→ DIRECTIONS FOR THIS TASK: Copy out, from the data, each line containing the string "return".

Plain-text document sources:

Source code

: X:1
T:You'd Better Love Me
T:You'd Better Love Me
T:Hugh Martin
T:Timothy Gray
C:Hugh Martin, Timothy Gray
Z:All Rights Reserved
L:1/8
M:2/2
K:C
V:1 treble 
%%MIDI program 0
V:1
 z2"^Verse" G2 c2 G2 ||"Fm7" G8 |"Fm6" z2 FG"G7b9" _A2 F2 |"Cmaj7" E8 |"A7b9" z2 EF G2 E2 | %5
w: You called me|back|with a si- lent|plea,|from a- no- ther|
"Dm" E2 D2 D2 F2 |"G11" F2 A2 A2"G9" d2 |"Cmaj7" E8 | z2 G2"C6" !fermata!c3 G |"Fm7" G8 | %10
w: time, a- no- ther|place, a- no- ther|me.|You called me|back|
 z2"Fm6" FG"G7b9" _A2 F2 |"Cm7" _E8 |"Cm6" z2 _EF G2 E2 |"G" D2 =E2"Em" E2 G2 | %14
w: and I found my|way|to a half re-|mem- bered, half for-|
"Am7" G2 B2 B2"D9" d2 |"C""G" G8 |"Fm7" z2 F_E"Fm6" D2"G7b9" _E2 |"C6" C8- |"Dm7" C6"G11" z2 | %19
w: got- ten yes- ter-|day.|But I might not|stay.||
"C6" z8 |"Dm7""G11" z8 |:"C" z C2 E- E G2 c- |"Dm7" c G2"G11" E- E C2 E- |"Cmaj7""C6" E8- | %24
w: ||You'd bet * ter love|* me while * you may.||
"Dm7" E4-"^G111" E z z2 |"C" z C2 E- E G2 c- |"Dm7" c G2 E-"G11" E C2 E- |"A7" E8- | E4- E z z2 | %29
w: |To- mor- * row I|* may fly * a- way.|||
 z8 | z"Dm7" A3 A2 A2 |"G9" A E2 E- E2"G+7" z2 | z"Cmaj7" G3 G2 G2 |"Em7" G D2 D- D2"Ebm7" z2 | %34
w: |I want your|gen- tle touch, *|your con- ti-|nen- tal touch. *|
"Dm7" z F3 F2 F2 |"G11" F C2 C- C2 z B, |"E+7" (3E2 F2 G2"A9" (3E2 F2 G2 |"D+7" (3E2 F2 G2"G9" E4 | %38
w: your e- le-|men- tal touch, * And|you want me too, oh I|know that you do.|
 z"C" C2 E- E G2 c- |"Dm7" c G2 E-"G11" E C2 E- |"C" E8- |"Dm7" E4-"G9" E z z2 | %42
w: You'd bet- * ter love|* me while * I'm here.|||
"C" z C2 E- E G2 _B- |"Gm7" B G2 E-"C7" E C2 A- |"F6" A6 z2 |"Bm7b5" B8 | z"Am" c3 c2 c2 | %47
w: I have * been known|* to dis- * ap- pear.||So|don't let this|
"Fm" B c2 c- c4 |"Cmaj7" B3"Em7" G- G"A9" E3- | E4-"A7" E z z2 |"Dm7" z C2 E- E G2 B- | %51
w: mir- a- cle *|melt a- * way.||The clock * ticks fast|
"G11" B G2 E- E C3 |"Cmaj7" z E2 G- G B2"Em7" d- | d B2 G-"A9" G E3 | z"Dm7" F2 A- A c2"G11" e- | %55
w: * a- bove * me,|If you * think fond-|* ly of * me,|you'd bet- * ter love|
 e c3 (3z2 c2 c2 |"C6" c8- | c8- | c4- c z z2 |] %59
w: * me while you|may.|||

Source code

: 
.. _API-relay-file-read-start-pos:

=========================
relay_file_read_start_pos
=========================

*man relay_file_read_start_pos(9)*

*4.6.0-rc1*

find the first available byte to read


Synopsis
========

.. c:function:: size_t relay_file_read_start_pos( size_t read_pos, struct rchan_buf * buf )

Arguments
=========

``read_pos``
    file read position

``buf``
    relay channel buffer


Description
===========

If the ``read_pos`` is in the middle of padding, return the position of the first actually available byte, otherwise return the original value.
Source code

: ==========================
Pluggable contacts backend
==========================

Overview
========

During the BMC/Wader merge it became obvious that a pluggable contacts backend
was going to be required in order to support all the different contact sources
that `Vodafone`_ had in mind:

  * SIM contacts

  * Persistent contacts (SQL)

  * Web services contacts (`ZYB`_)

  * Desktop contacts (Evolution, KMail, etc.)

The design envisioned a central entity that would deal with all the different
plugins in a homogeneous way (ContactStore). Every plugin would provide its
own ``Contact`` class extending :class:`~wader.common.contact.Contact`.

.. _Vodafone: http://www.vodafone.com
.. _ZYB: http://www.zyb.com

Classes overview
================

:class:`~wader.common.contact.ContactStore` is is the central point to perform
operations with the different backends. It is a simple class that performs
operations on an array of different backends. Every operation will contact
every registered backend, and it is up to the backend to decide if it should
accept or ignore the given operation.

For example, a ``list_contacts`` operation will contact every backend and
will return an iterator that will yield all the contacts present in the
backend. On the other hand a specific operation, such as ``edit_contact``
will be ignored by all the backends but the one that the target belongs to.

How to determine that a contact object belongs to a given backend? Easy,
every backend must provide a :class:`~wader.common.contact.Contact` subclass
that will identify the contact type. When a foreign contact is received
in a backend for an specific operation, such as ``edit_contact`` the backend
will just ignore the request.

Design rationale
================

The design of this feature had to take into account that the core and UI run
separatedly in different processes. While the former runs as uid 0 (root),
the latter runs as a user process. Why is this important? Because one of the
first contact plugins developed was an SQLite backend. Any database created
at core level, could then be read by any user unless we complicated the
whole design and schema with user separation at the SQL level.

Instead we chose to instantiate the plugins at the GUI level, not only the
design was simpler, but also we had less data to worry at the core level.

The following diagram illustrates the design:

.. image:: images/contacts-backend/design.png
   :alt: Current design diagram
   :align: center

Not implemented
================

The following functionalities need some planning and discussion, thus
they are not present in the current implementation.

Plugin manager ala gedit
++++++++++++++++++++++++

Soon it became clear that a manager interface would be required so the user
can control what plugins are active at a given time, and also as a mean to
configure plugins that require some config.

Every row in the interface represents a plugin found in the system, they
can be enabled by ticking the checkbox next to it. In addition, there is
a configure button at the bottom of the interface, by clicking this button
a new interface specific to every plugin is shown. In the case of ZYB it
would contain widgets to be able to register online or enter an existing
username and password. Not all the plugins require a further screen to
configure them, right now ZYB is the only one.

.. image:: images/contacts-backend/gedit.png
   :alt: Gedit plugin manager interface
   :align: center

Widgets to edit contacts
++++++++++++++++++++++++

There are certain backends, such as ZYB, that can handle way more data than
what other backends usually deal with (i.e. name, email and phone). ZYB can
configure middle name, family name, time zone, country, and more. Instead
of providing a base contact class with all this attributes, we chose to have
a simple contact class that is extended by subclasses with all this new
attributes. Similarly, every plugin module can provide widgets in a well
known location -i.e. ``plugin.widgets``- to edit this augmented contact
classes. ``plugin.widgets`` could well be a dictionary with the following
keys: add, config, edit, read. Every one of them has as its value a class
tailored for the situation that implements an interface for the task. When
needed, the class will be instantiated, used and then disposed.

→ ANSWER TO THE EXERCISE:
If the ``read_pos`` is in the middle of padding, return the position of the first actually available byte, otherwise return the original value.
will return an iterator that will yield all the contacts present in the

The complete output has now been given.